Launching July 12th, Colombia’s Museo Nacional will for the first time exhibit almost 100 original pieces of Greek ceramics with a show titled Dioses, mitos y religión de la antigua Grecia (Gods, myths & religion of ancient Greece). The temporary exhibition is curated by Louvre and comes to Colombia as part of the Museo Nacional’s 190th birthday.
The arrival of these rare antiquities builds on an important relationship be- tween the French and the Colombian museums which began in 2007 when the Louvre sent to Bogotá replica works for the educational show Sentir para Ver: Feel to see.
Organised in three parts: Pantheon, Religion of the City and Religion and the private sphere, the thematic show exhibits potteries such as terra cotta kraters, amphorae (ceramic vessels that contained olive oil as prizes for athletic competitions and cultural ceremonies) and other oil, wine or water carrying vases used in everyday transport, storage and events, such as weddings and funerals. The paintings decorating these ceramics reveal the religious world of the ancient Greeks and their relationship with to gods and nature.

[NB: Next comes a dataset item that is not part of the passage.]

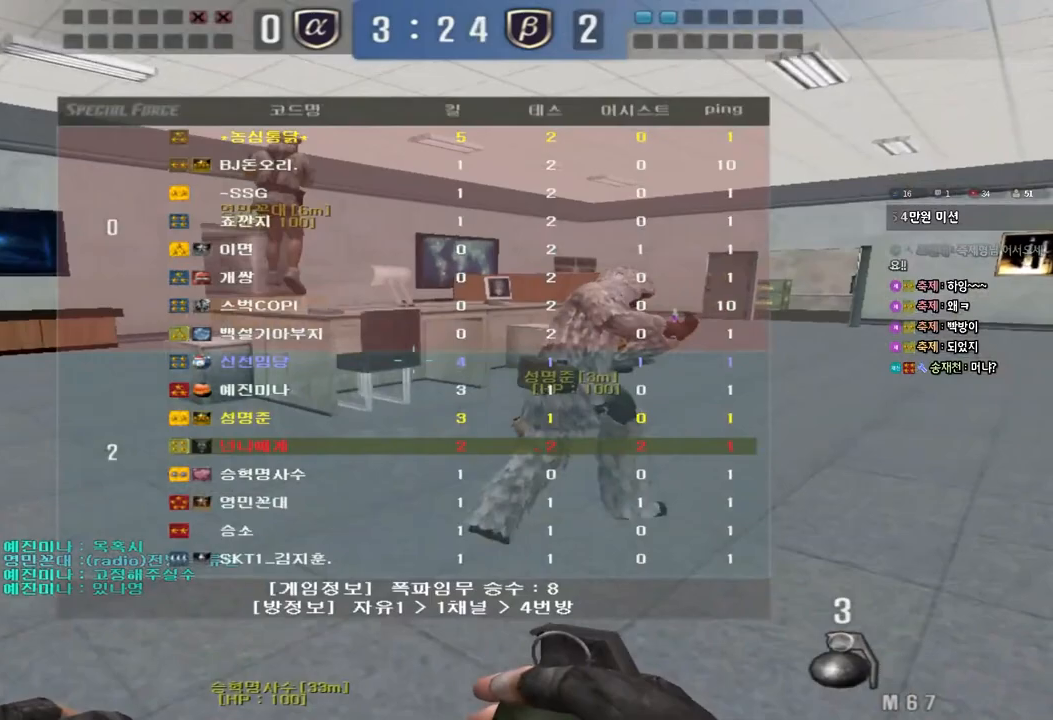
{"keys": ["d", "tab", "w"], "events": []}
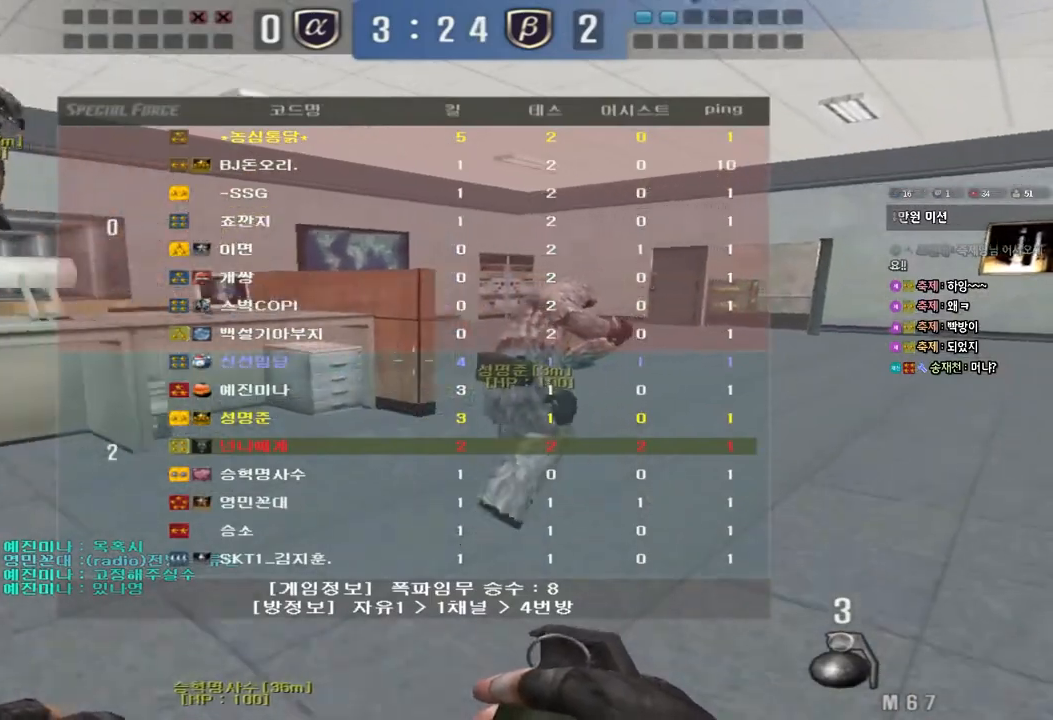
{"keys": ["a", "w"], "events": [[83, "tab", "up"], [417, "d", "up"], [433, "a", "down"]]}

The Greeks represented the natural and celestial worlds in immortal human forms. At the exhibition visitors will learn to identify various Greek gods and their fascinating mythological narratives through specific attributes and iconography; and also learn about life in ancient Greece through scenes depicted on pottery.
The show embodies the National Museum’s vision to showcase artifacts from great civilizations and their culturally-significant place in history. Visitors will get to see the painting techniques and large variety of ceramics that the ancient Greeks made more than 2,500 years ago. Although these objects of art may be ancient, they demonstrate the craftsmen’s remarkable understanding and techniques in depicting naturalistic human forms and real life through rendering emotions, volumes and three dimensions. These ceramics mark the birth of an artistic development that influences artists in later periods of art history, continuing well into the 19th century.